Exercise prompt. Give the lines from the line containing "catalogue / barcode: US 663505" up to and including the line containing "collection date: 1801" as a Markdown table, omitting blank lines. Use two columns headed "Row" and "Line", numbering each row in the first.

━━━━━ Data excerpts ━━━━━

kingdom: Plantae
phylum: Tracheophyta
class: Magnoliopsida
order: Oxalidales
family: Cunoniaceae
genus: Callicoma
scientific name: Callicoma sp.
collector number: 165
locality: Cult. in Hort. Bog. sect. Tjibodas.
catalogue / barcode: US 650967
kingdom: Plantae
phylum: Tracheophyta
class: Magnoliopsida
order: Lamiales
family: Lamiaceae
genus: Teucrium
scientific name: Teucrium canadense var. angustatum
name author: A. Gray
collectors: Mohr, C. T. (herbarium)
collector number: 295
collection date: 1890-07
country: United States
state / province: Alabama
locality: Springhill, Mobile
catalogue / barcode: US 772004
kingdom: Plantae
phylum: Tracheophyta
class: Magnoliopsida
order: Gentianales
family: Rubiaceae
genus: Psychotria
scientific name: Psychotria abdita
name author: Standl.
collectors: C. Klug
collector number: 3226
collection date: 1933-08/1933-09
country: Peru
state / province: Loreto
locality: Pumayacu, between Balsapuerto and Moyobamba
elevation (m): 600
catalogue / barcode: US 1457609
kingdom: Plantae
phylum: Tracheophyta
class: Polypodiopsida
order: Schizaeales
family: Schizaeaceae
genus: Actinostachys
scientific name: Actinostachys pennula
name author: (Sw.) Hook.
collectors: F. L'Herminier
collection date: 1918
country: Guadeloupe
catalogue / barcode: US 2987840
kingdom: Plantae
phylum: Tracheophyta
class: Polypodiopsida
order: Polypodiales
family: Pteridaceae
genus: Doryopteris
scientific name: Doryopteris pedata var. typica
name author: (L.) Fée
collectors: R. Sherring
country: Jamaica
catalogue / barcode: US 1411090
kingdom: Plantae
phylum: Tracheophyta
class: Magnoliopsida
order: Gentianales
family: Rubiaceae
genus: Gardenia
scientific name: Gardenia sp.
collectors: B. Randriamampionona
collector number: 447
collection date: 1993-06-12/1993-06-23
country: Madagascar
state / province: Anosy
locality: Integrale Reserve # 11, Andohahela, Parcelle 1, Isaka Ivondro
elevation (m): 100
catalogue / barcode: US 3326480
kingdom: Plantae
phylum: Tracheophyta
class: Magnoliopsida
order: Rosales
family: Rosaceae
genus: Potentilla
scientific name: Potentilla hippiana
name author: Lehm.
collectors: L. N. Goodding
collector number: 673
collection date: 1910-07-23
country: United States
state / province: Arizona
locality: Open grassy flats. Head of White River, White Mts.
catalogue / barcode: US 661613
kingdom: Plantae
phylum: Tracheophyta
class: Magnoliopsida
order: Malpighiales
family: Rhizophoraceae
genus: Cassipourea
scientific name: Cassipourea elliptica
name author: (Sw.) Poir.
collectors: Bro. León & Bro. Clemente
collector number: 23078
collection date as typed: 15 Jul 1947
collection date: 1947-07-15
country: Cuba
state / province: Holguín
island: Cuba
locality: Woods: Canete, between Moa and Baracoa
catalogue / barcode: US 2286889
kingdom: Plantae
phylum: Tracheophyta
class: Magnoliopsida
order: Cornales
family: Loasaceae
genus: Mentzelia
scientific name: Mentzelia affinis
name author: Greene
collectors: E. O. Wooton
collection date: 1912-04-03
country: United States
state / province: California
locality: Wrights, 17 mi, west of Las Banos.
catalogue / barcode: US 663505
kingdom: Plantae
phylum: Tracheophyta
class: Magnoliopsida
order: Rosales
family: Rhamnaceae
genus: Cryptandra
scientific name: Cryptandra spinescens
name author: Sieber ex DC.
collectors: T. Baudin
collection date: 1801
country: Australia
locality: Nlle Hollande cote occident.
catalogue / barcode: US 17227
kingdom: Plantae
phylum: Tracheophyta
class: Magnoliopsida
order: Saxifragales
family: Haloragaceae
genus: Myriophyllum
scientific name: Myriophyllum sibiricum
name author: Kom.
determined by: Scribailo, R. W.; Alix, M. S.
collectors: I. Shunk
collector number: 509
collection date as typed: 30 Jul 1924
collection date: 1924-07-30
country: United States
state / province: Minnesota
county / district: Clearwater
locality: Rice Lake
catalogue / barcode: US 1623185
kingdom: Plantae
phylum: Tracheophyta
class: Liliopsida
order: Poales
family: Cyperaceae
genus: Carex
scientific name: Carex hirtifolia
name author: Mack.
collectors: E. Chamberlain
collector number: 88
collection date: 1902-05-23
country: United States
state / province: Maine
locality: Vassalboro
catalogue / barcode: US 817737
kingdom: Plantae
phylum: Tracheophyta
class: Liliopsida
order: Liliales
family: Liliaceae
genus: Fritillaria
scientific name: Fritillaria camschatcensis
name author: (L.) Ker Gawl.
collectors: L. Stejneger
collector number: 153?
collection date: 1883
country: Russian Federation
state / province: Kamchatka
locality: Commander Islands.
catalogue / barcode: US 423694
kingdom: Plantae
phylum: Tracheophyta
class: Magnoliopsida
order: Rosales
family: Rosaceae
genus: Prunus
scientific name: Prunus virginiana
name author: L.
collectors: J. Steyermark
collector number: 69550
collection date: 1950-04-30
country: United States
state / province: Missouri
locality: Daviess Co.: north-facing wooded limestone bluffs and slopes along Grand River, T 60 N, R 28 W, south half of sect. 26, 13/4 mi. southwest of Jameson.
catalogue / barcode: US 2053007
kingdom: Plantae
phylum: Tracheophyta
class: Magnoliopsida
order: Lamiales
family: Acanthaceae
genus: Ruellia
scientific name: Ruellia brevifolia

━━━━━

Result below.
| Row | Line |
|---|---|
| 1 | catalogue / barcode: US 663505 |
| 2 | kingdom: Plantae |
| 3 | phylum: Tracheophyta |
| 4 | class: Magnoliopsida |
| 5 | order: Rosales |
| 6 | family: Rhamnaceae |
| 7 | genus: Cryptandra |
| 8 | scientific name: Cryptandra spinescens |
| 9 | name author: Sieber ex DC. |
| 10 | collectors: T. Baudin |
| 11 | collection date: 1801 |